Una descrizione di questo ci viene dall’analisi di Raine (IISS) che identifica una leadership dell’UE come strumento di espressione dell’interesse nazionale della Germania, fatto che conduce le istituzioni dell’UE ai margini degli affari internazionali con gli stati membri che differiscono in modo significativo nel rapporto con gli stati extraeuropei; in particolare nelle relazioni con le grandi potenze evidenziando come questo costituirà un ostacolo per arginare la penetrazione dell’influenza cinese in Europa.
Conclusioni
Da quanto analizzato emergono differenze considerevoli nell’interazione tra politica interna e politica estera nei due attori considerati. Se per gli US la centralità dell’interesse nazionale determina un punto di accordo nel dibattito di politica interna e genera una chiara visione per gli obiettivi di politica estera, per l’UE la complessità in termini di struttura, peculiare del suo assetto sovranazionale e di frammentazione dei ruoli, ne limita in modo rilevante la possibilità di visione strategica in ambito di interesse nazionale e di politica estera. Ne consegue un dialogo difficile e molto limitato tra i due attori su molte questioni internazionali. Così, nella criticità di questa fase di transizione del sistema internazionale, la visione di intesa strategica, se vogliamo Atlantica, rimane ridimensionata e limitata.

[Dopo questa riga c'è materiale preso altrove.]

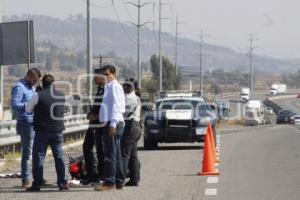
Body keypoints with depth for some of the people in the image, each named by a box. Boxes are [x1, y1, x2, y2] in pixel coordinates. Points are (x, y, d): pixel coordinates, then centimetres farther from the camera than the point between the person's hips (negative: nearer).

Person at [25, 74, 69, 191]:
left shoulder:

In questo l’incongruenza in termini di politica estera dell’UE ostacola un effettivo dialogo strategico.
Così, nonostante le sfide geopolitiche sia molte e rilevanti a livello globale e regionale, permane un “impasse” a vantaggio delle potenze sfidanti, le quali trovano opportunità nelle questioni più lontane agli US ma spesso in diretta competizione con l’Europa.
In questo contesto per l’Italia si pone la necessità di profonda comprensione delle sfide geopolitiche che la riguardano in primo luogo. Su questo potrà essere significativo valutare tramite un’analisi di costi e benefici il ritorno strategico dall’impegno profuso verso l’UE; comprendere l’importanza di un chiaro posizionamento con gli US nelle questioni di competizione con la Cina per i sistemi ICT; ed identificare quali obiettivi di interesse nazionale siano propri e non riscontrabili negli interessi dell’UE.